• _Exercise objective_
Among the lines below, return each one that contains the word "wrist".

• _Data to use_
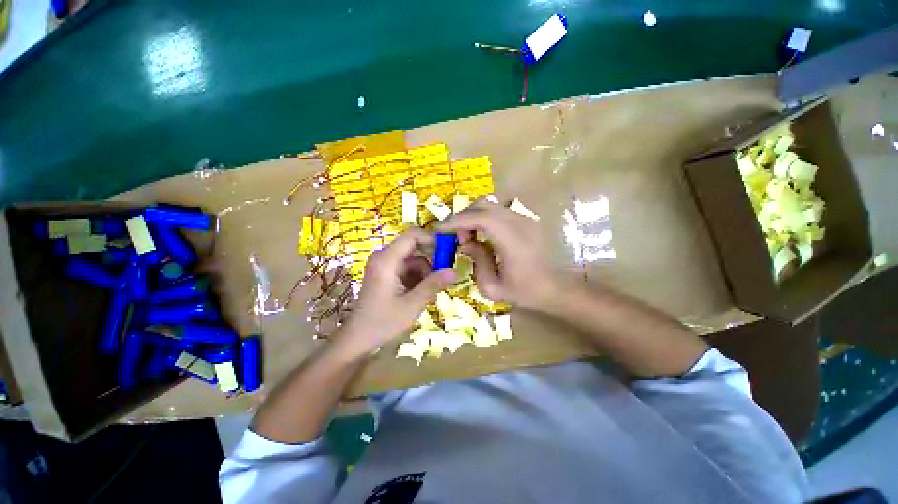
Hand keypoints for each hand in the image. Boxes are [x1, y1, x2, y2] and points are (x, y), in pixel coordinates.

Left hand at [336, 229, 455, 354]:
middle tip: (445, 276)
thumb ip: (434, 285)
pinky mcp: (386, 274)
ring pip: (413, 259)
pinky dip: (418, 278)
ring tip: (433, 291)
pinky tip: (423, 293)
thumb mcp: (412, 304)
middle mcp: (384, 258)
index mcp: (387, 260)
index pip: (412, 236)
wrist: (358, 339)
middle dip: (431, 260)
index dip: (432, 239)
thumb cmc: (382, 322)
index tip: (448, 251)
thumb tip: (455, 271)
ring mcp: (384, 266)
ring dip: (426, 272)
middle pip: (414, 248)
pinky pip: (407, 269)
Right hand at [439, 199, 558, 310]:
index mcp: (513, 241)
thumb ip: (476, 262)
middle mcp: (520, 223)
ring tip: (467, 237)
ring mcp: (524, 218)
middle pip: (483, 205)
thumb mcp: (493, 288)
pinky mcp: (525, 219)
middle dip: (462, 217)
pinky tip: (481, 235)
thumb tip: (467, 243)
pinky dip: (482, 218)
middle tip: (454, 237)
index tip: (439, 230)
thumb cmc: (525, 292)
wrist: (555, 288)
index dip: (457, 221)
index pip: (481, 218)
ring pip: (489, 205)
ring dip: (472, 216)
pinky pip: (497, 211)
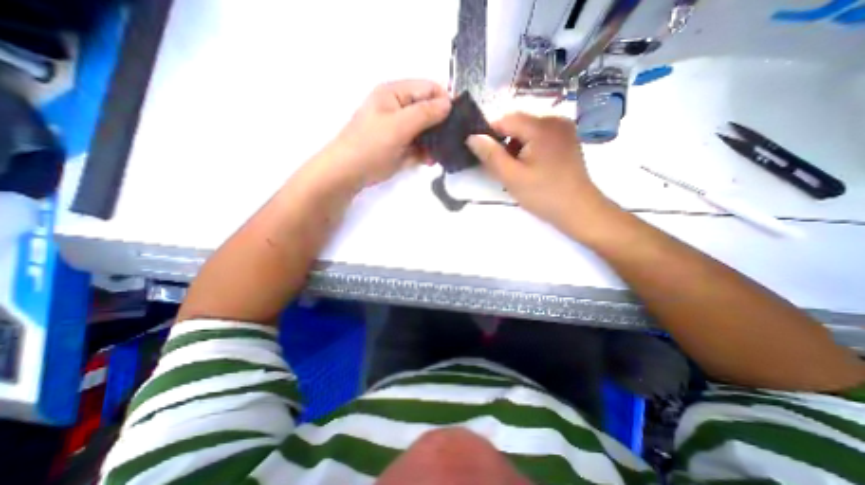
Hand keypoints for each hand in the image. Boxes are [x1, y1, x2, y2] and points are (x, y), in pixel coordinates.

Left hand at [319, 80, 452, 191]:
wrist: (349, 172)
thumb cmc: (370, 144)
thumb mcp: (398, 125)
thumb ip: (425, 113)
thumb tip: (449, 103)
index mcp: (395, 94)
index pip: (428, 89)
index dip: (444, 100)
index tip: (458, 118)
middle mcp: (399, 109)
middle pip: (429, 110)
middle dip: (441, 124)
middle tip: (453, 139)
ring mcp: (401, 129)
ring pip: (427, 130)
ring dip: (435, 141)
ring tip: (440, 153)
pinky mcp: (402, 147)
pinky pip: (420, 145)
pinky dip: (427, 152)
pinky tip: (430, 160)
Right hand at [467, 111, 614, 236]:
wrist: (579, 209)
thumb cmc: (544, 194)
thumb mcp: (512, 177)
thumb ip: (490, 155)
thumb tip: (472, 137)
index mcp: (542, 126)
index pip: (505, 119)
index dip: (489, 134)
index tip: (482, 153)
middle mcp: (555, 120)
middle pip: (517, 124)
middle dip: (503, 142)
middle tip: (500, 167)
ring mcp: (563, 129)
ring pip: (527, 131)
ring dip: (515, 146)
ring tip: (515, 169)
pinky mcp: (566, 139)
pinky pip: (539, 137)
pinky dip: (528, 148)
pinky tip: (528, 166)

...

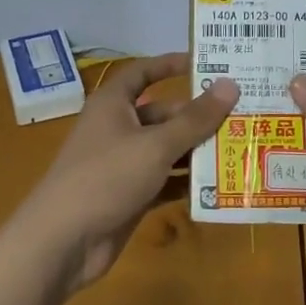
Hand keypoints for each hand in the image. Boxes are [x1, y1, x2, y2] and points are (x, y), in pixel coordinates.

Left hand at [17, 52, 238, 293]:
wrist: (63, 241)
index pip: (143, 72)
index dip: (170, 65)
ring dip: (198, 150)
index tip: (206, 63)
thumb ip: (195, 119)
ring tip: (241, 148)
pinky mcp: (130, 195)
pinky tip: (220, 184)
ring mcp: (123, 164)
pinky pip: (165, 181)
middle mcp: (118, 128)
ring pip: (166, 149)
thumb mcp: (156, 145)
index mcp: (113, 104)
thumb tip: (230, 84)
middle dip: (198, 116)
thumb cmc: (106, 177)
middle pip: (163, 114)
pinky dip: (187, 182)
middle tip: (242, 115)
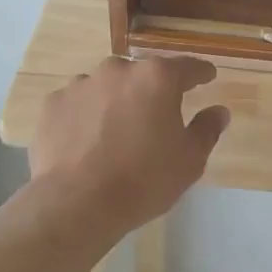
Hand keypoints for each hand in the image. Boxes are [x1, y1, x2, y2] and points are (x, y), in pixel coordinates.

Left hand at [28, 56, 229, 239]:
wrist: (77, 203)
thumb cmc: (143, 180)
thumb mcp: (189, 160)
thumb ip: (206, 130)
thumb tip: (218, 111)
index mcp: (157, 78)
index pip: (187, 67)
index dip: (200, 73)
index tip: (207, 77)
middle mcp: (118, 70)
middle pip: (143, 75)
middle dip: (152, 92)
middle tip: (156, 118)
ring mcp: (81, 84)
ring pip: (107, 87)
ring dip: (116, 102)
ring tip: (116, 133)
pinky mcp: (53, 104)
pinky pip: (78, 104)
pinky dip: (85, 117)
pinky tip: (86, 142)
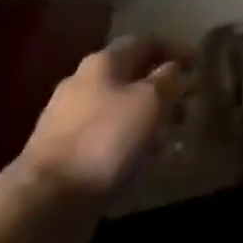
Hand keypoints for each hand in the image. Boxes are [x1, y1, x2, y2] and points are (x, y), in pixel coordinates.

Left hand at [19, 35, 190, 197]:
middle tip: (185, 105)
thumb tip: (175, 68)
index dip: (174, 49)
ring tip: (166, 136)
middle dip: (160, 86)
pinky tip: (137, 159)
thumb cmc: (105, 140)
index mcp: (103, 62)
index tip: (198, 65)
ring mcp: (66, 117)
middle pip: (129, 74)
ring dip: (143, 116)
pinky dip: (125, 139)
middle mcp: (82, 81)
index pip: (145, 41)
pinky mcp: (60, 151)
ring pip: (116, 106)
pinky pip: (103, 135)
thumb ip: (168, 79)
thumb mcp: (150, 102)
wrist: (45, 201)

• _Reply to the task_
wrist: (358, 339)
wrist: (555, 288)
wrist: (349, 172)
wrist: (579, 209)
wrist: (63, 241)
wrist: (77, 203)
wrist: (45, 201)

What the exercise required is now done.